* _WHAT IS BEING ASKED_:
Give the data again exactly as it appears, excluding any pictures.

* _INFORMATION SUPPLIED_:

☆ ☆ ☆ ☆ ☆

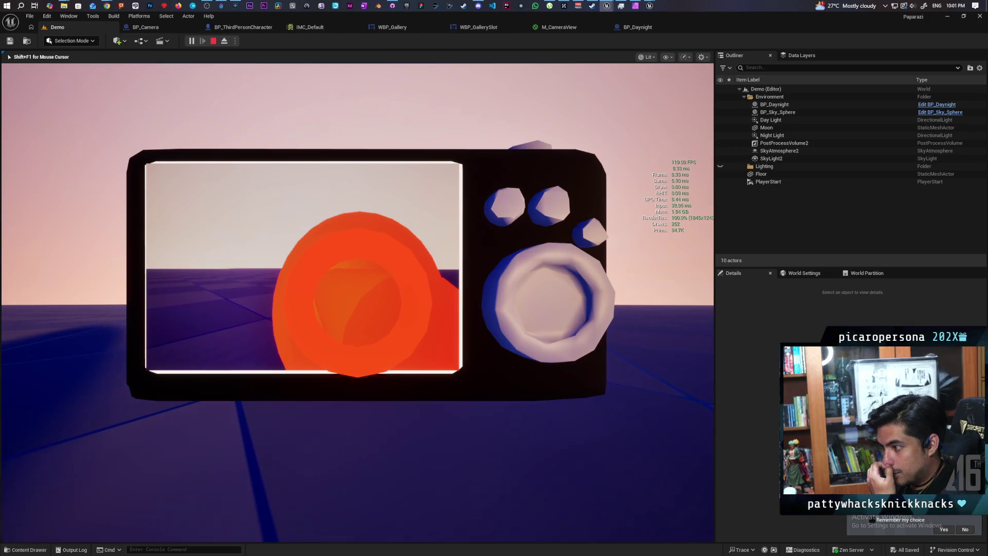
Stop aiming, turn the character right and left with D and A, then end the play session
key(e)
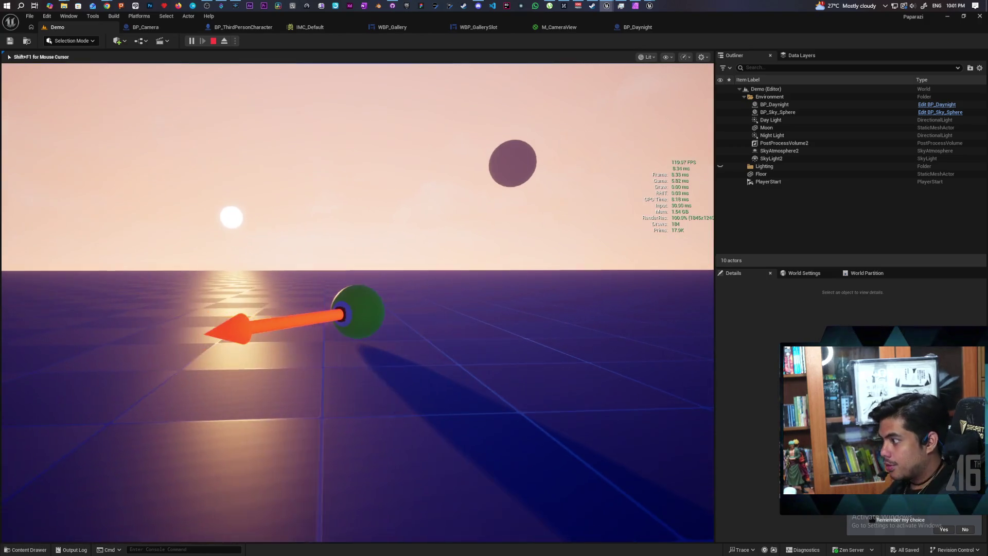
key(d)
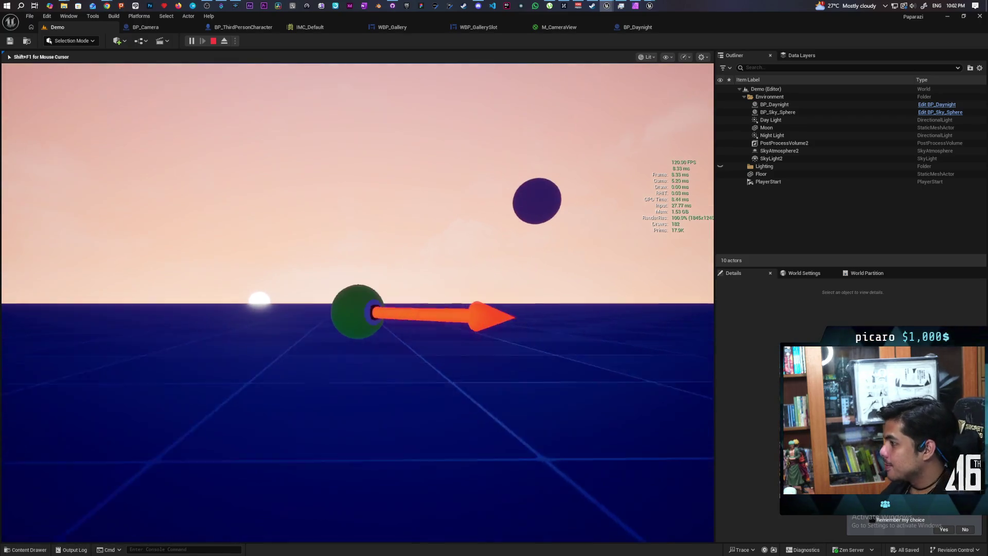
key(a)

☆ ☆ ☆ ☆ ☆

* _RESPONSE FOR THIS EXERCISE_:
Stop aiming, turn the character right and left with D and A, then end the play session
key(e)
key(d)
key(a)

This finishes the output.